The heliosheath is its outermost layer, where the solar wind is slowed by pressure created by interstellar gas, forming a kind of barrier at the edge of the solar system.
Voyager 1 and 2 have been in the heliosheath for almost eight years.
Once the two cross the edge of the heliosheath, known as the heliopause, they will be in the interstellar region of space, never to return to the solar system again.
"The two spacecraft will leave the sun behind and will orbit the centre of our galaxy basically for billions of years, along with all the stars," Stone said.
How will we know when it's gone?
Scientists have three signatures they look for when measuring whether Voyager has exited the solar system: they measure the type and amount of subatomic particles the spacecraft is encountering to determine whether they are coming from within or outside of the solar system, and they look at the nature of the magnetic field around the spacecraft.
Very few cosmic rays from the interstellar region make it into the heliosphere, so when their numbers increase dramatically and those of lower-energy solar particles drop close to zero, that will be a sign that Voyager has crossed into the interstellar space.

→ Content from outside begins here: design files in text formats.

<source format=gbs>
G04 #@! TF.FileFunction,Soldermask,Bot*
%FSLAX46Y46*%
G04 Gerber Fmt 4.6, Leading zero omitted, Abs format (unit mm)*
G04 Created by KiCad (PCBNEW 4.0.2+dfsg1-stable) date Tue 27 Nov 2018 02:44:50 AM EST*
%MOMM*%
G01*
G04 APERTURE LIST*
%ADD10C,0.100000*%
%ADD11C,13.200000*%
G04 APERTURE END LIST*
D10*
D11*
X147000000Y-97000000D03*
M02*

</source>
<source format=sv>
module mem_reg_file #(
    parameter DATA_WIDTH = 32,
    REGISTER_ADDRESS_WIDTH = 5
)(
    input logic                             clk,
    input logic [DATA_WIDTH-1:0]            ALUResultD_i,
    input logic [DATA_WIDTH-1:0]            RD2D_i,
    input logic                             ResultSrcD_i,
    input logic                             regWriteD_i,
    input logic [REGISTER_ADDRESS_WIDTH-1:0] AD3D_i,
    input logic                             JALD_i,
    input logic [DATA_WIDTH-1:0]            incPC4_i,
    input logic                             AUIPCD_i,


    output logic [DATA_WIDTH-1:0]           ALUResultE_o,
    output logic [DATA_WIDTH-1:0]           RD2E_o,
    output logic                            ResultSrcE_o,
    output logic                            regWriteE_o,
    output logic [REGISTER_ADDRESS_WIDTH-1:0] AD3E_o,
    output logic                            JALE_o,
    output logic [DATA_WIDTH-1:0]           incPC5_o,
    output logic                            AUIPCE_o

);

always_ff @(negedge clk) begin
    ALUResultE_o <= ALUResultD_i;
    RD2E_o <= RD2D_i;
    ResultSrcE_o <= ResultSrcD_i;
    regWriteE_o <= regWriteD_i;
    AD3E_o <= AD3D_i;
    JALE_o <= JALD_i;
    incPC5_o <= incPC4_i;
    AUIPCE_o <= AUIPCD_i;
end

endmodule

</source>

Scientists can identify which particles come from inside or outside the solar system in part because those from the interstellar region are composed of as much carbon as oxygen while those within the solar system are composed of only oxygen, Stone said.
They also look for a change in the magnetic field through which the spacecraft is travelling. The spiral magnetic field created by the solar wind from the sun is oriented in an east-west direction while outside the solar system, the field should have more of a north-south orientation.

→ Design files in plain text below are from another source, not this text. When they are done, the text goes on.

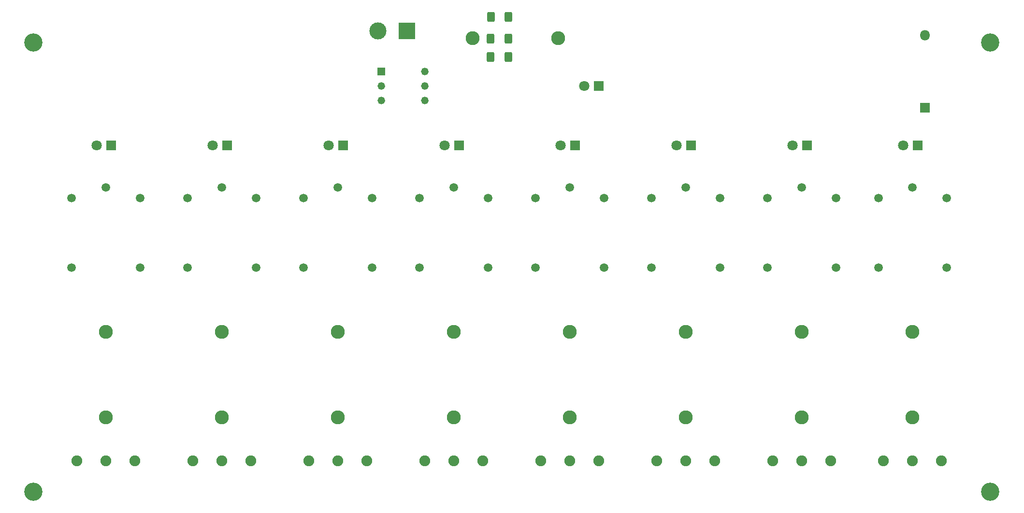
<source format=gbr>
%TF.GenerationSoftware,KiCad,Pcbnew,8.0.5*%
%TF.CreationDate,2024-09-24T14:12:51-04:00*%
%TF.ProjectId,MPD V1,4d504420-5631-42e6-9b69-6361645f7063,rev?*%
%TF.SameCoordinates,Original*%
%TF.FileFunction,Soldermask,Bot*%
%TF.FilePolarity,Negative*%
%FSLAX46Y46*%
G04 Gerber Fmt 4.6, Leading zero omitted, Abs format (unit mm)*
G04 Created by KiCad (PCBNEW 8.0.5) date 2024-09-24 14:12:51*
%MOMM*%
%LPD*%
G01*
G04 APERTURE LIST*
G04 Aperture macros list*
%AMRoundRect*
0 Rectangle with rounded corners*
0 $1 Rounding radius*
0 $2 $3 $4 $5 $6 $7 $8 $9 X,Y pos of 4 corners*
0 Add a 4 corners polygon primitive as box body*
4,1,4,$2,$3,$4,$5,$6,$7,$8,$9,$2,$3,0*
0 Add four circle primitives for the rounded corners*
1,1,$1+$1,$2,$3*
1,1,$1+$1,$4,$5*
1,1,$1+$1,$6,$7*
1,1,$1+$1,$8,$9*
0 Add four rect primitives between the rounded corners*
20,1,$1+$1,$2,$3,$4,$5,0*
20,1,$1+$1,$4,$5,$6,$7,0*
20,1,$1+$1,$6,$7,$8,$9,0*
20,1,$1+$1,$8,$9,$2,$3,0*%
G04 Aperture macros list end*
%ADD10C,3.200000*%
%ADD11C,1.498600*%
%ADD12R,1.800000X1.800000*%
%ADD13C,1.800000*%
%ADD14C,1.905000*%
%ADD15C,2.454000*%
%ADD16O,1.800000X1.800000*%
%ADD17R,1.320800X1.320800*%
%ADD18C,1.320800*%
%ADD19R,3.000000X3.000000*%
%ADD20C,3.000000*%
%ADD21RoundRect,0.250000X0.400000X0.625000X-0.400000X0.625000X-0.400000X-0.625000X0.400000X-0.625000X0*%
G04 APERTURE END LIST*
D10*
%TO.C,H3*%
X50800000Y-124460000D03*
%TD*%
D11*
%TO.C,K5*%
X130460000Y-85208451D03*
X130460000Y-73008450D03*
X124460002Y-71108451D03*
X118460004Y-73008450D03*
X118460004Y-85208451D03*
%TD*%
%TO.C,K8*%
X69500000Y-85208451D03*
X69500000Y-73008450D03*
X63500002Y-71108451D03*
X57500004Y-73008450D03*
X57500004Y-85208451D03*
%TD*%
D12*
%TO.C,LED6*%
X105060000Y-63793552D03*
D13*
X102520000Y-63793552D03*
%TD*%
D14*
%TO.C,Con4*%
X139700000Y-119071001D03*
X144780000Y-119071001D03*
X149860000Y-119071001D03*
%TD*%
D15*
%TO.C,F2*%
X185420000Y-111451001D03*
X185420000Y-96451001D03*
%TD*%
D12*
%TO.C,LED4*%
X145699998Y-63793552D03*
D13*
X143159998Y-63793552D03*
%TD*%
D15*
%TO.C,F3*%
X165100002Y-111451001D03*
X165100002Y-96451001D03*
%TD*%
D12*
%TO.C,D1*%
X207010000Y-57150000D03*
D16*
X207010000Y-44450000D03*
%TD*%
D10*
%TO.C,H1*%
X50800000Y-45720000D03*
%TD*%
D14*
%TO.C,Con5*%
X119380002Y-119071001D03*
X124460002Y-119071001D03*
X129540002Y-119071001D03*
%TD*%
D15*
%TO.C,F6*%
X104140002Y-111451001D03*
X104140002Y-96451001D03*
%TD*%
D12*
%TO.C,LED0*%
X149790000Y-53340000D03*
D13*
X147250000Y-53340000D03*
%TD*%
D15*
%TO.C,F8*%
X63500002Y-111451001D03*
X63500002Y-96451001D03*
%TD*%
D14*
%TO.C,Con6*%
X99060002Y-119071001D03*
X104140002Y-119071001D03*
X109220002Y-119071001D03*
%TD*%
%TO.C,Con3*%
X160020002Y-119071001D03*
X165100002Y-119071001D03*
X170180002Y-119071001D03*
%TD*%
D11*
%TO.C,K1*%
X210820000Y-85208451D03*
X210820000Y-73008450D03*
X204820002Y-71108451D03*
X198820004Y-73008450D03*
X198820004Y-85208451D03*
%TD*%
D15*
%TO.C,F1*%
X204820002Y-111451001D03*
X204820002Y-96451001D03*
%TD*%
D11*
%TO.C,K3*%
X171100000Y-85208451D03*
X171100000Y-73008450D03*
X165100002Y-71108451D03*
X159100004Y-73008450D03*
X159100004Y-85208451D03*
%TD*%
D15*
%TO.C,F5*%
X124460002Y-111451001D03*
X124460002Y-96451001D03*
%TD*%
D14*
%TO.C,Con1*%
X199740002Y-119071001D03*
X204820002Y-119071001D03*
X209900002Y-119071001D03*
%TD*%
D12*
%TO.C,LED8*%
X64420000Y-63793552D03*
D13*
X61880000Y-63793552D03*
%TD*%
D17*
%TO.C,SW1*%
X111760000Y-50800000D03*
D18*
X111760000Y-53340000D03*
X111760000Y-55880000D03*
X119380000Y-55880000D03*
X119380000Y-53340000D03*
X119380000Y-50800000D03*
%TD*%
D11*
%TO.C,K4*%
X150779998Y-85208451D03*
X150779998Y-73008450D03*
X144780000Y-71108451D03*
X138780002Y-73008450D03*
X138780002Y-85208451D03*
%TD*%
D14*
%TO.C,Con7*%
X78740002Y-119071001D03*
X83820002Y-119071001D03*
X88900002Y-119071001D03*
%TD*%
D11*
%TO.C,K2*%
X191419998Y-85208451D03*
X191419998Y-73008450D03*
X185420000Y-71108451D03*
X179420002Y-73008450D03*
X179420002Y-85208451D03*
%TD*%
D15*
%TO.C,F7*%
X83820002Y-111451001D03*
X83820002Y-96451001D03*
%TD*%
D12*
%TO.C,LED2*%
X186339998Y-63793552D03*
D13*
X183799998Y-63793552D03*
%TD*%
D15*
%TO.C,F4*%
X144780000Y-111451001D03*
X144780000Y-96451001D03*
%TD*%
D19*
%TO.C,J5*%
X116205000Y-43694502D03*
D20*
X111125000Y-43694502D03*
%TD*%
D14*
%TO.C,Con2*%
X180340000Y-119071001D03*
X185420000Y-119071001D03*
X190500000Y-119071001D03*
%TD*%
D12*
%TO.C,LED7*%
X84740000Y-63793552D03*
D13*
X82200000Y-63793552D03*
%TD*%
D12*
%TO.C,LED3*%
X166020000Y-63793552D03*
D13*
X163480000Y-63793552D03*
%TD*%
D11*
%TO.C,K7*%
X89820000Y-85208451D03*
X89820000Y-73008450D03*
X83820002Y-71108451D03*
X77820004Y-73008450D03*
X77820004Y-85208451D03*
%TD*%
D12*
%TO.C,LED1*%
X205740000Y-63793552D03*
D13*
X203200000Y-63793552D03*
%TD*%
D15*
%TO.C,F0*%
X127755000Y-44964502D03*
X142755000Y-44964502D03*
%TD*%
D14*
%TO.C,Con8*%
X58420002Y-119071001D03*
X63500002Y-119071001D03*
X68580002Y-119071001D03*
%TD*%
D12*
%TO.C,LED5*%
X125380000Y-63793552D03*
D13*
X122840000Y-63793552D03*
%TD*%
D11*
%TO.C,K6*%
X110140000Y-85208451D03*
X110140000Y-73008450D03*
X104140002Y-71108451D03*
X98140004Y-73008450D03*
X98140004Y-85208451D03*
%TD*%
D10*
%TO.C,H4*%
X218440000Y-124460000D03*
%TD*%
%TO.C,H2*%
X218440000Y-45720000D03*
%TD*%
D21*
%TO.C,R14*%
X134035000Y-41275000D03*
X130935000Y-41275000D03*
%TD*%
%TO.C,R12*%
X133985000Y-48260000D03*
X130885000Y-48260000D03*
%TD*%
%TO.C,R13*%
X133985000Y-45085000D03*
X130885000Y-45085000D03*
%TD*%
M02*

</source>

"Once we actually leave the bubble, we should see a different orientation of the magnetic field than we've been seeing for the last 35 years," Stone said.
No way to predict when it will exit solar system
The Voyager mission scientists check the massive data sets sent back from the spacecraft every day and have been noticing a rise in the amount of cosmic particle activity and a drop in solar particles since about January 2009.

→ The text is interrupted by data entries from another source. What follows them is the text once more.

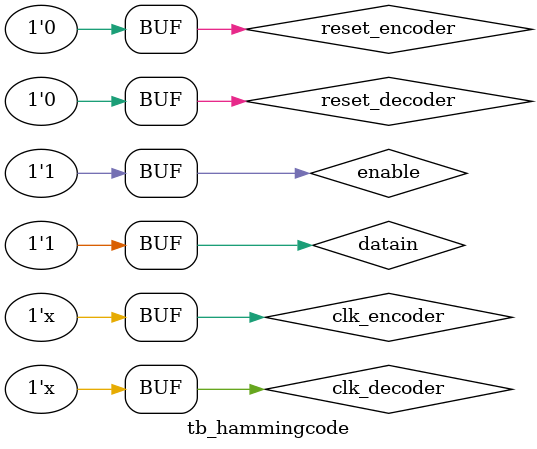
<source format=v>
module tb_hammingcode;

reg datain,clk_encoder,clk_decoder,reset_encoder,reset_decoder,enable;

wire dataout_encoder,serial_out,clkc_encoder,clkd_encoder,clkc_decoder,clkd_decoder;

main_encoder  encoder(.datain(datain),
                      .clk(clk_encoder),
                      .reset(reset_encoder),
			         	 .enable(enable),
				          .dataout(dataout_encoder),
			         	 .clkc(clkc_encoder),
			          	 .clkd(clkd_encoder)
				          );


main_decoder  decoder(.datain(dataout_encoder),
                     .clk(clk_decoder),
                     .reset(reset_decoder),
							.enable(enable),
							.dataout(serial_out),
							.clkc(clkc_decoder),
							.clkd(clkd_decoder)
							);

always begin
		#5 clk_encoder=~clk_encoder;
		 end

	initial
	begin
	clk_encoder=1;
	reset_encoder=0;
	#10
	reset_encoder=1;
	#10;
	reset_encoder=0;
	enable=1;
	//11001010011
	     datain=1'b1;
	#150 datain=1'b1;
	#150 datain=1'b0;
	#150 datain=1'b0;
   #150 datain=1'b1;
	#150 datain=1'b0;
	#150 datain=1'b1;
	#150 datain=1'b0;
	#150 datain=1'b0;
	#150 datain=1'b1;
	#150 datain=1'b1;

end

always begin
		#5 clk_decoder=~clk_decoder;
		 end	
														
initial
begin
clk_decoder=1;
	reset_decoder=0;
   #10;
	reset_decoder=1;
	#1675;
	reset_decoder=0;
	end
	endmodule
	
</source>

But the recent drop in July really got their attention, because it happened over such a short period and was so dramatic.
Nothing built on Earth has ever travelled as far as Voyager 1, and scientists say there's no way to predict when exactly the spacecraft will enter interstellar space.
"Voyager is now getting closer, but I can't tell you how close because none of our models can predict anything with this kind of scale — it's just too fine a scale to be seen in the model of the heliosphere," Stone said.
"So, we could literally cross the heliopause any day, or it could be up to a few more years, but I'll be surprised if it's much more than a few more years. It may well be a few days."
Voyager carries message from Earth
While the designers of the two Voyager spacecraft didn't know how long they would continue to relay information to Earth, they did build in a kind of time capsule intended to communicate information about our planet to any highly advanced interstellar travelers who might find them.
The Voyager message is carried on an analogue record — a 12-inch gold-plated copper disc containing sounds and music meant to give a sense of life on Earth.
"The launching of this 'bottle' into the cosmic 'ocean' says something very hopeful about life on this planet," astronomer Carl Sagan once said of the capsule.
Sagan headed the committee that chose the content for the "golden records," as they are affectionately known. They contain 115 images, as well as recordings of the sounds of surf, wind, thunder, whales and birds.
They also have music and greetings in 55 different ancient and contemporary languages.
Intended to be played at 16 and 2/3 revolutions per minute, the records come encased in a protective aluminum sleeve etched with instructions on how to play them. The package even contains a needle.
Sagan notes in Murmurs of Earth, a book about the creation of the golden records, that the Voyager probes and the messages they carry, "will be encountered and the record played only if there are advanced space-faring civilizations in interstellar space."